*Fragmento para leer:*
==================================================
Por Hogaradas
Hacía tiempo que no preparaba mejillones, así que casi había olvidado el placer que su elaboración me proporciona a través de los recuerdos que hacen llegar a mi mente.
El primero, como era de esperar, el de mi tía Fina, a la que tantas y tantas veces pude ver preparar este molusco cuya salsa hacía como nadie, y cuyo secreto tengo la suerte de atesorar y de llevar a la práctica, como en esta tarde, en la que me afano en preparar esa cena que será una reunión de amigos en la que celebraremos, además del cumpleańos de mi marido, la Navidad. Nunca he visto a nadie limpiar así las cáscaras de los mejillones, con un esmero y una dedicación como si sus comensales fuesen a comerse la cáscara y no su delicioso contenido y su exquisita salsa, pero ella, dale que te pego, cuchillo en ristre seguía en su empeńo de conseguir unas cáscaras finas, pulidas y brillantes.
El segundo, imposible de olvidar, mi querido Antonio Gala y aquel amigo íntimo con quien contemplando un escaparate en el que había mejillones surgió el malentendido. A partir de aquel momento ambos comieron juntos los moluscos, desconociendo que a ninguno les gustaba, hasta que un día, en casa de una amiga común, Antonio lo descubrió apartando los de la paella, procurando que él no lo viera. Preciosa historia de la una amistad tan intensa que es capaz incluso de comer aquello que no le gusta para complacer a su amigo.
==================================================
Entradas de datos:
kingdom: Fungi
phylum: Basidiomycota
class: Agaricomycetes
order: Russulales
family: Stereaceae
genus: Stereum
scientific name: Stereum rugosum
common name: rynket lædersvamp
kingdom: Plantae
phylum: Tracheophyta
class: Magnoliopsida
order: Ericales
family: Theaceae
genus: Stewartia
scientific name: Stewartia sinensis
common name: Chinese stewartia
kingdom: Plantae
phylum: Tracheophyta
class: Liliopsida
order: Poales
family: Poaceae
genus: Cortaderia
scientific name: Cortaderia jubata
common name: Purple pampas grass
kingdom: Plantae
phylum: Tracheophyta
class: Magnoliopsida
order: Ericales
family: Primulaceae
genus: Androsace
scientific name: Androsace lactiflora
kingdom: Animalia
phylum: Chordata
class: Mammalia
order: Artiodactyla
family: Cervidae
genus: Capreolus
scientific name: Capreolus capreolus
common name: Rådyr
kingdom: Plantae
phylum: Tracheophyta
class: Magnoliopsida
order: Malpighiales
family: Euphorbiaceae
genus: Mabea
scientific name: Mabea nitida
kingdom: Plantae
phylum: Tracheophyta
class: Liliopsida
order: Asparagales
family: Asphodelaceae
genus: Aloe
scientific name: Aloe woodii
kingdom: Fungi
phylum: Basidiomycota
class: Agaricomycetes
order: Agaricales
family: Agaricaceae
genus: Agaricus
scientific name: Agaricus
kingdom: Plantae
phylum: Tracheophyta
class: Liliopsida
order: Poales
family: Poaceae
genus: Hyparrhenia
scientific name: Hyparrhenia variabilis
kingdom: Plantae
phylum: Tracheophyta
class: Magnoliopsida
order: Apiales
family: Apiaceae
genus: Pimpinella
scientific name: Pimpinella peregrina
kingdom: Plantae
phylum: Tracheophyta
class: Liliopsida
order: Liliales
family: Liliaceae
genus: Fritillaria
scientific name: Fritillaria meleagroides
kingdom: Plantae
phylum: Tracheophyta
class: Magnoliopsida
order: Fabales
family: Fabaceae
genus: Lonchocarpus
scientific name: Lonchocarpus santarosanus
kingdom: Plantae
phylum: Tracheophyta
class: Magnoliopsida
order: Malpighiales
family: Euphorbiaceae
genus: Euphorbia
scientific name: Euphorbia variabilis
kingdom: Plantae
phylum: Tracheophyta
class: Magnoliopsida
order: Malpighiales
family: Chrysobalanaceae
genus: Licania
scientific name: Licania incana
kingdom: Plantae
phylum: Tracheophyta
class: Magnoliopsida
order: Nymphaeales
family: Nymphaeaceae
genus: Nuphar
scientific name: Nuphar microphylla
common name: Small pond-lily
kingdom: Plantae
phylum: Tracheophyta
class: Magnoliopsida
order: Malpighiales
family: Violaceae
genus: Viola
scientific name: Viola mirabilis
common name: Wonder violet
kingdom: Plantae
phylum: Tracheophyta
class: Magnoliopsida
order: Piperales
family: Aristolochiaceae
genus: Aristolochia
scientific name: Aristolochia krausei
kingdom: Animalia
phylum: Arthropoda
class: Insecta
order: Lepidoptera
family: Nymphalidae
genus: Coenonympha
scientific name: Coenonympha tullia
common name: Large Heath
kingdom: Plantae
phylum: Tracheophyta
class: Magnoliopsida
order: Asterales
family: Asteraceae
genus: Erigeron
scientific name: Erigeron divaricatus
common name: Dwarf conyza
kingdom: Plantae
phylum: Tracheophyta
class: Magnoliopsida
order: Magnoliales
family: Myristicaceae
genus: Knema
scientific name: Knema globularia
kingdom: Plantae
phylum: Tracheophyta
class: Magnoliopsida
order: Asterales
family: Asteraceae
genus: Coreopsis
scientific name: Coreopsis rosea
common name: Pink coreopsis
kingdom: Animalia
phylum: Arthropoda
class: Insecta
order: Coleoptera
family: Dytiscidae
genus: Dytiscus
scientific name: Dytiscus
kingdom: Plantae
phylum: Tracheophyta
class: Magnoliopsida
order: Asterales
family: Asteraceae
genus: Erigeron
==================================================
*Acción requerida A:*
Según el texto sobre los mejillones, ¿dónde descubrió Antonio a su amigo apartando los mejillones?
*Acción requerida B:*
Transcribe sin cambios el pasaje del texto sobre los mejillones que empieza con las palabras "Por Hogaradas" y termina después de "a mi mente.".
Los registros son material independiente del texto.

*Resultado del ejercicio A:*
En casa de una amiga común, cuando su amigo apartaba los mejillones de la paella.

*Resultado del ejercicio B:*
Por Hogaradas
Hacía tiempo que no preparaba mejillones, así que casi había olvidado el placer que su elaboración me proporciona a través de los recuerdos que hacen llegar a mi mente.